What is required: Please reproduce the data below line for line, leaving the pictures out of your answer.

Provided material:

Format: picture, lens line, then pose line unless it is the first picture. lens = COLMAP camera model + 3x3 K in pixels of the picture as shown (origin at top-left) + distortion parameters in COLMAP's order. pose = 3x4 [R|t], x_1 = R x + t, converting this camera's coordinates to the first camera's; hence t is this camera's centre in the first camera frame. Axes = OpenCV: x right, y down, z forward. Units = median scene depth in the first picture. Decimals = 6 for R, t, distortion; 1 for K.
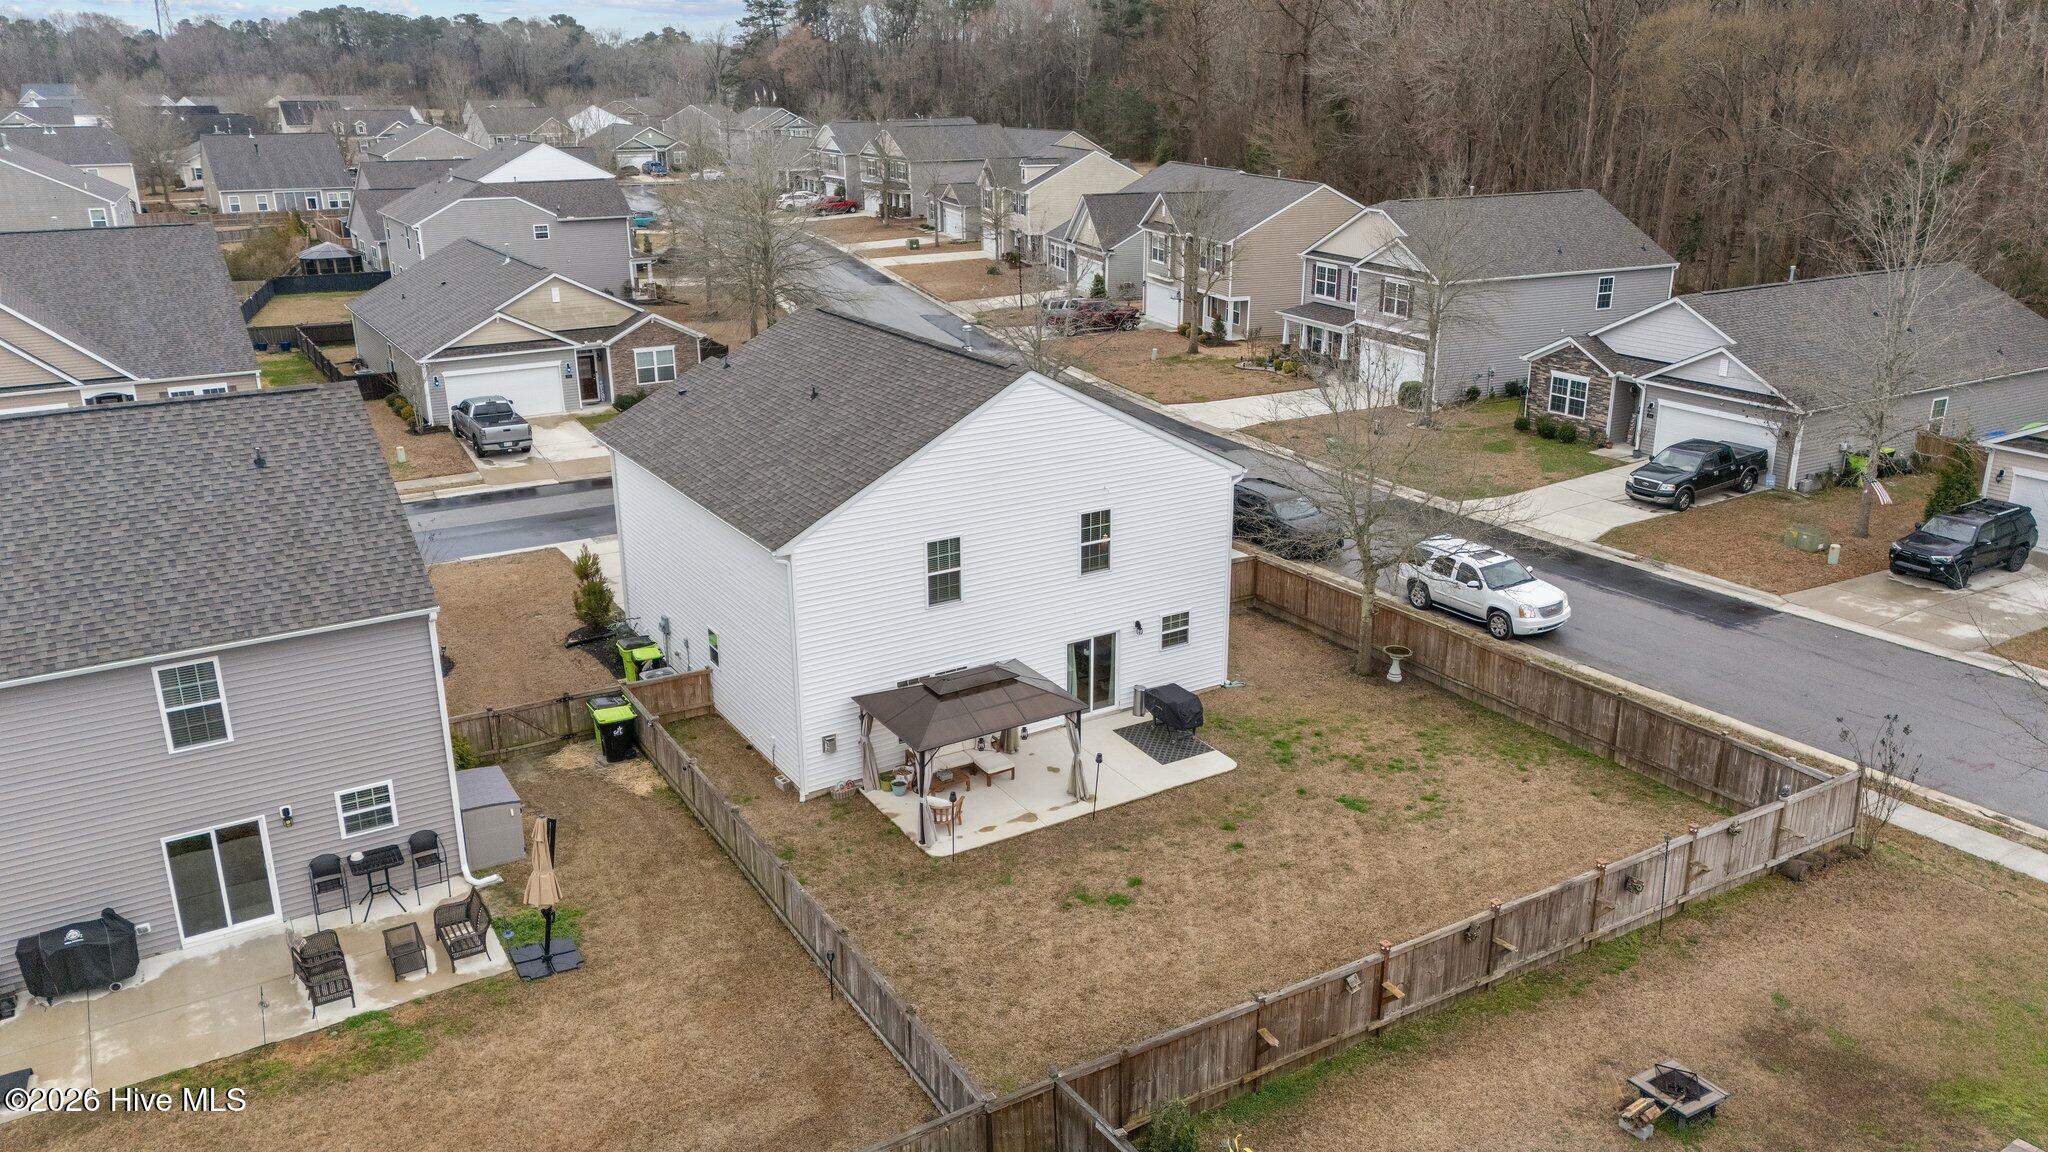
lens RADIAL K [[1534.5, 0, 1024.0], [0, 1534.5, 576.0], [0, 0, 1]] dist [0.046503, -0.003751]
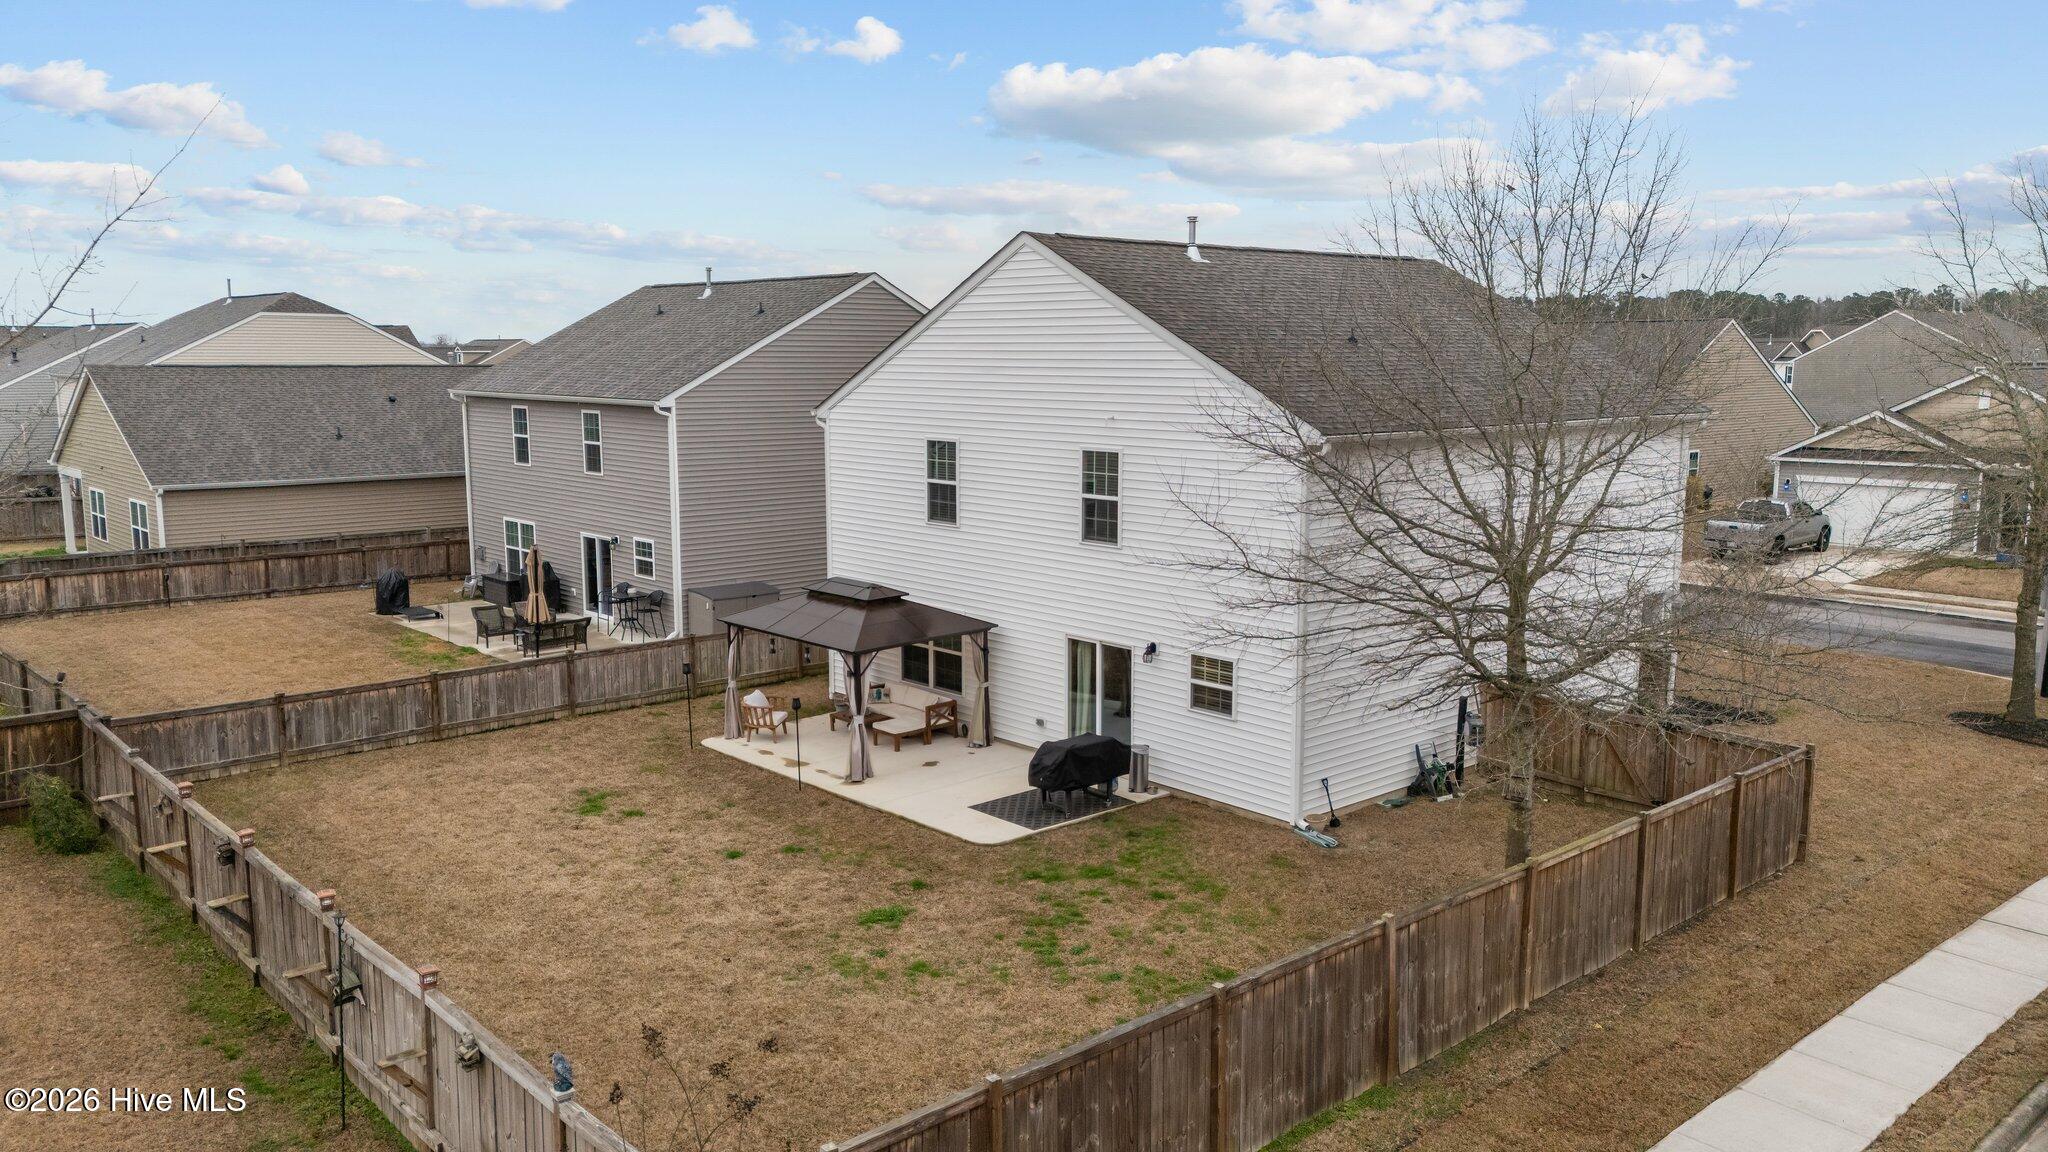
lens RADIAL K [[1534.5, 0, 1024.0], [0, 1534.5, 576.0], [0, 0, 1]] dist [0.046503, -0.003751]
pose [[0.179226, 0.148403, -0.972550, 0.763076], [-0.314463, 0.945339, 0.086300, -0.039958], [0.932197, 0.290363, 0.216097, 0.882022]]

Finished task:
Format: picture, lens line, then pose line unless it is the first picture. lens = COLMAP camera model + 3x3 K in pixels of the picture as shown (origin at top-left) + distortion parameters in COLMAP's order. pose = 3x4 [R|t], x_1 = R x + t, converting this camera's coordinates to the first camera's; hence t is this camera's centre in the first camera frame. Axes = OpenCV: x right, y down, z forward. Units = median scene depth in the first picture. Decimals = 6 for R, t, distortion; 1 for K.
lens RADIAL K [[1534.5, 0, 1024.0], [0, 1534.5, 576.0], [0, 0, 1]] dist [0.046503, -0.003751]
lens RADIAL K [[1534.5, 0, 1024.0], [0, 1534.5, 576.0], [0, 0, 1]] dist [0.046503, -0.003751]
pose [[0.179226, 0.148403, -0.972550, 0.763076], [-0.314463, 0.945339, 0.086300, -0.039958], [0.932197, 0.290363, 0.216097, 0.882022]]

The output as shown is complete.